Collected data
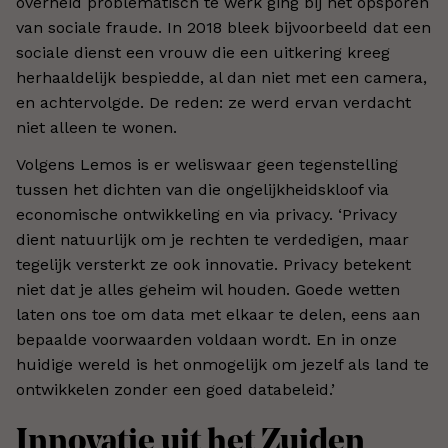
overheid problematisch te werk ging bij het opsporen
van sociale fraude. In 2018 bleek bijvoorbeeld dat een
sociale dienst een vrouw die een uitkering kreeg
herhaaldelijk bespiedde, al dan niet met een camera,
en achtervolgde. De reden: ze werd ervan verdacht
niet alleen te wonen.
Volgens Lemos is er weliswaar geen tegenstelling
tussen het dichten van die ongelijkheidskloof via
economische ontwikkeling en via privacy. ‘Privacy
dient natuurlijk om je rechten te verdedigen, maar
tegelijk versterkt ze ook innovatie. Privacy betekent
niet dat je alles geheim wil houden. Goede wetten
laten ons toe om data met elkaar te delen, eens aan
bepaalde voorwaarden voldaan wordt. En in onze
huidige wereld is het onmogelijk om jezelf als land te
ontwikkelen zonder een goed databeleid.’
Innovatie uit het Zuiden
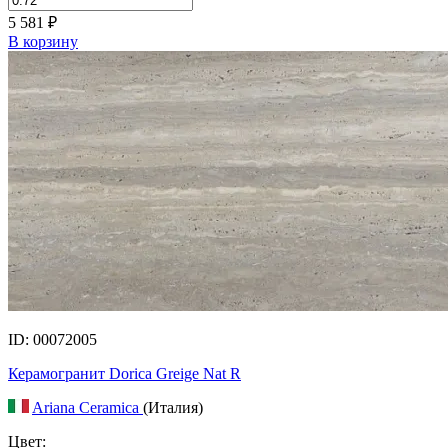
5 581
₽
В корзину
ID: 00072005
Керамогранит Dorica Greige Nat R
Ariana Ceramica
(Италия)
Цвет:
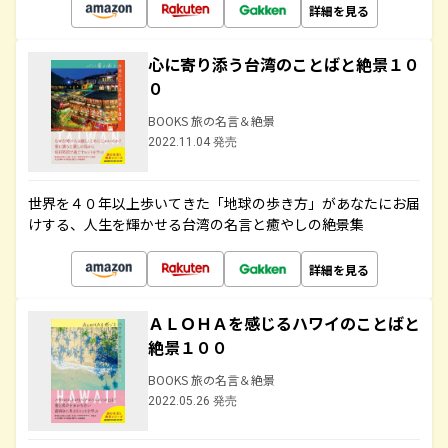
詳細を見る
心に寄り添う台湾のことばと絶景１０
０
BOOKS 旅の名言＆絶景
2022.11.04 発売
世界を４０年以上歩いてきた「地球の歩き方」があなたにお届
けする、人生を輝かせる台湾の名言と癒やしの絶景集
詳細を見る
ＡＬＯＨＡを感じるハワイのことばと
絶景１００
BOOKS 旅の名言＆絶景
2022.05.26 発売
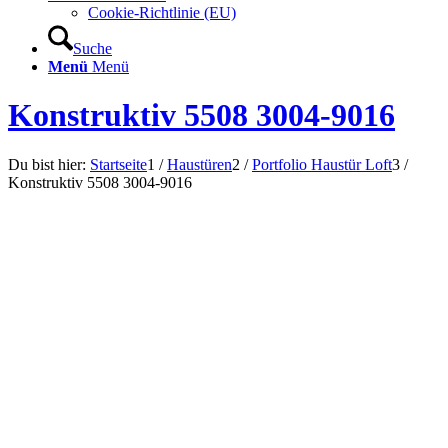
Cookie-Richtlinie (EU)
Suche
Menü
Menü
Konstruktiv 5508 3004-9016
Du bist hier:
Startseite
1
/
Haustüren
2
/
Portfolio Haustür Loft
3
/
Konstruktiv 5508 3004-9016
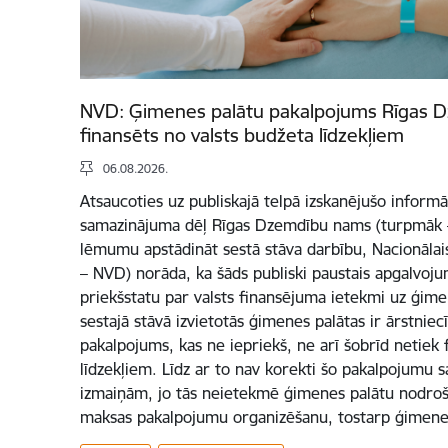
NVD: Ģimenes palātu pakalpojums Rīgas 
finansēts no valsts budžeta līdzekļiem
06.08.2026.
Atsaucoties uz publiskajā telpā izskanējušo informā
samazinājuma dēļ Rīgas Dzemdību nams (turpmāk –
lēmumu apstādināt sestā stāva darbību, Nacionālai
– NVD) norāda, ka šāds publiski paustais apgalvoj
priekšstatu par valsts finansējuma ietekmi uz ģim
sestajā stāvā izvietotās ģimenes palātas ir ārstnie
pakalpojums, kas ne iepriekš, ne arī šobrīd netiek 
līdzekļiem. Līdz ar to nav korekti šo pakalpojumu sa
izmaiņām, jo tās neietekmē ģimenes palātu nodro
maksas pakalpojumu organizēšanu, tostarp ģimene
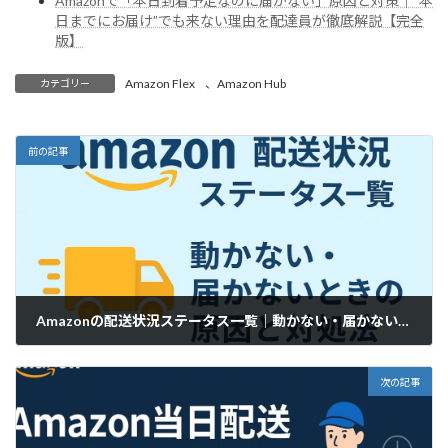
Amazonで「本日到着予定なのに届かない」原因と対策｜“本
日までにお届け”でも来ない理由を配達員が徹底解説【完全
版】
Amazon Flex
、
Amazon Hub
カテゴリー
前の記事
Amazonの配送状況ステータス一覧｜動かない・届かないときの原因と対処法【完全版】
2025年12月10日
次の記事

### WHAT IS NEEDED
Your answer must contain the full data, repeated exactly, without pictures.

### WRITTEN SOLUTION
overheid problematisch te werk ging bij het opsporen
van sociale fraude. In 2018 bleek bijvoorbeeld dat een
sociale dienst een vrouw die een uitkering kreeg
herhaaldelijk bespiedde, al dan niet met een camera,
en achtervolgde. De reden: ze werd ervan verdacht
niet alleen te wonen.
Volgens Lemos is er weliswaar geen tegenstelling
tussen het dichten van die ongelijkheidskloof via
economische ontwikkeling en via privacy. ‘Privacy
dient natuurlijk om je rechten te verdedigen, maar
tegelijk versterkt ze ook innovatie. Privacy betekent
niet dat je alles geheim wil houden. Goede wetten
laten ons toe om data met elkaar te delen, eens aan
bepaalde voorwaarden voldaan wordt. En in onze
huidige wereld is het onmogelijk om jezelf als land te
ontwikkelen zonder een goed databeleid.’
Innovatie uit het Zuiden
5 581
₽
В корзину
ID: 00072005
Керамогранит Dorica Greige Nat R
Ariana Ceramica
(Италия)
Цвет:
詳細を見る
心に寄り添う台湾のことばと絶景１０
０
BOOKS 旅の名言＆絶景
2022.11.04 発売
世界を４０年以上歩いてきた「地球の歩き方」があなたにお届
けする、人生を輝かせる台湾の名言と癒やしの絶景集
詳細を見る
ＡＬＯＨＡを感じるハワイのことばと
絶景１００
BOOKS 旅の名言＆絶景
2022.05.26 発売
Cookie-Richtlinie (EU)
Suche
Menü
Menü
Konstruktiv 5508 3004-9016
Du bist hier:
Startseite
1
/
Haustüren
2
/
Portfolio Haustür Loft
3
/
Konstruktiv 5508 3004-9016
NVD: Ģimenes palātu pakalpojums Rīgas 
finansēts no valsts budžeta līdzekļiem
06.08.2026.
Atsaucoties uz publiskajā telpā izskanējušo informā
samazinājuma dēļ Rīgas Dzemdību nams (turpmāk –
lēmumu apstādināt sestā stāva darbību, Nacionālai
– NVD) norāda, ka šāds publiski paustais apgalvoj
priekšstatu par valsts finansējuma ietekmi uz ģim
sestajā stāvā izvietotās ģimenes palātas ir ārstnie
pakalpojums, kas ne iepriekš, ne arī šobrīd netiek 
līdzekļiem. Līdz ar to nav korekti šo pakalpojumu sa
izmaiņām, jo tās neietekmē ģimenes palātu nodro
maksas pakalpojumu organizēšanu, tostarp ģimene
Amazonで「本日到着予定なのに届かない」原因と対策｜“本
日までにお届け”でも来ない理由を配達員が徹底解説【完全
版】
Amazon Flex
、
Amazon Hub
カテゴリー
前の記事
Amazonの配送状況ステータス一覧｜動かない・届かないときの原因と対処法【完全版】
2025年12月10日
次の記事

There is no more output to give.